Linear Regression with Unknown Truncation Beyond Gaussian Features
This solves a practical problem in statistics and machine learning where data truncation is common but the truncation set is unknown, offering efficient estimation without strong distributional assumptions.
The paper tackles truncated linear regression with an unknown survival set, a long-standing open problem, and presents the first algorithm that runs in polynomial time in dimension and accuracy, requiring only sub-Gaussian feature vectors.

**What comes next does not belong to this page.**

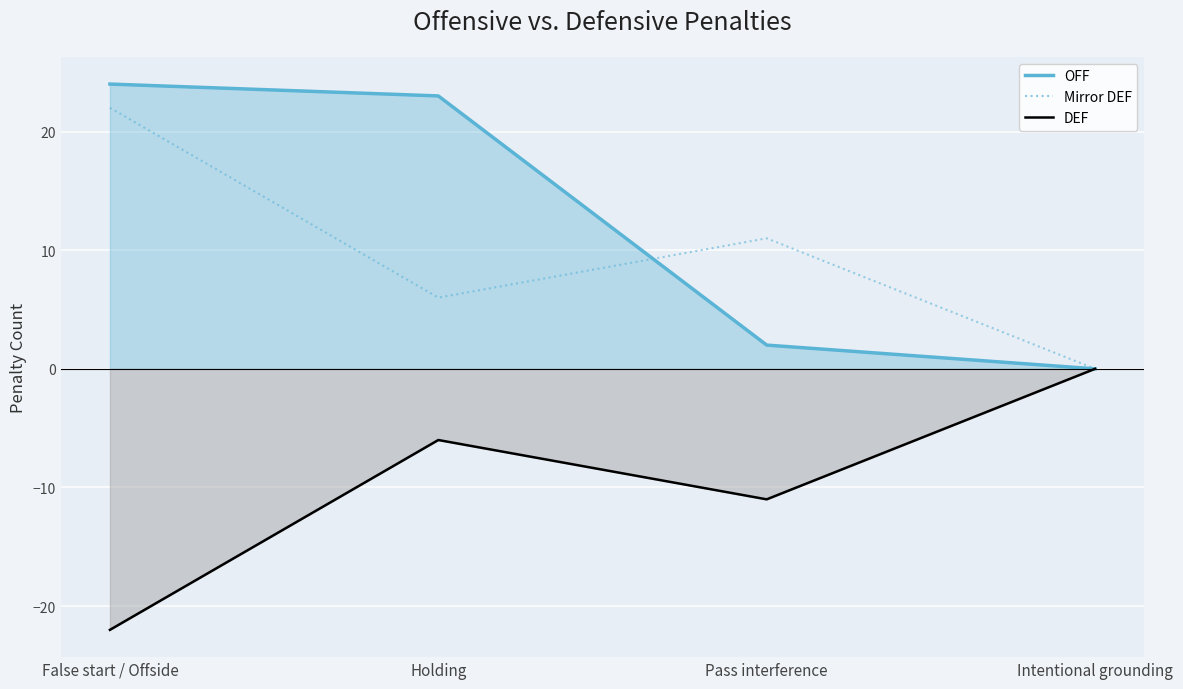

How many categories are shown in the chart?

4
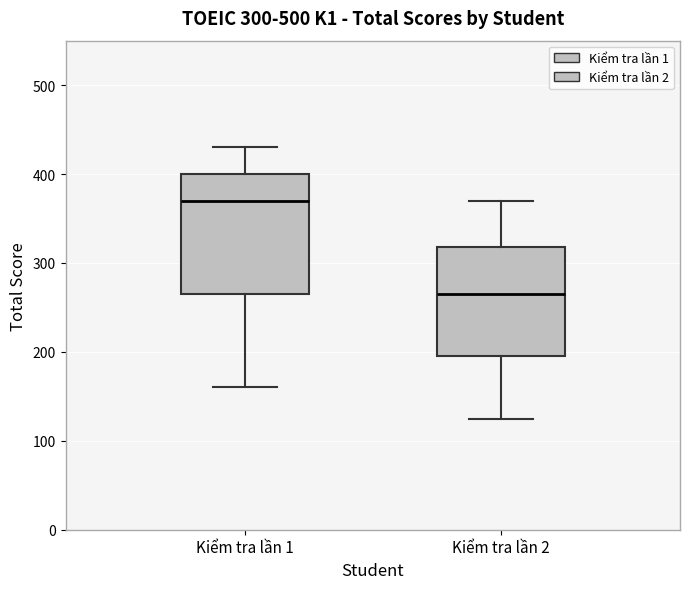

Which box's median line is the lowest?

Kiểm tra lần 2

In truncated linear regression, samples $(x,y)$ are shown only when the outcome $y$ falls inside a certain survival set $S^\star$ and the goal is to estimate the unknown $d$-dimensional regressor $w^\star$. This problem has a long history of study in Statistics and Machine Learning going back to the works of (Galton, 1897; Tobin, 1958) and more recently in, e.g., (Daskalakis et al., 2019; 2021; Lee et al., 2023; 2024). Despite this long history, however, most prior works are limited to the special case where $S^\star$ is precisely known. The more practically relevant case, where $S^\star$ is unknown and must be learned from data, remains open: indeed, here the only available algorithms require strong assumptions on the distribution of the feature vectors (e.g., Gaussianity) and, even then, have a $d^{\mathrm{poly} (1/\varepsilon)}$ run time for achieving $\varepsilon$ accuracy. In this work, we give the first algorithm for truncated linear regression with unknown survival set that runs in $\mathrm{poly} (d/\varepsilon)$ time, by only requiring that the feature vectors are sub-Gaussian. Our algorithm relies on a novel subroutine for efficiently learning unions of a bounded number of intervals using access to positive examples (without any negative examples) under a certain smoothness condition. This learning guarantee adds to the line of works on positive-only PAC learning and may be of independent interest.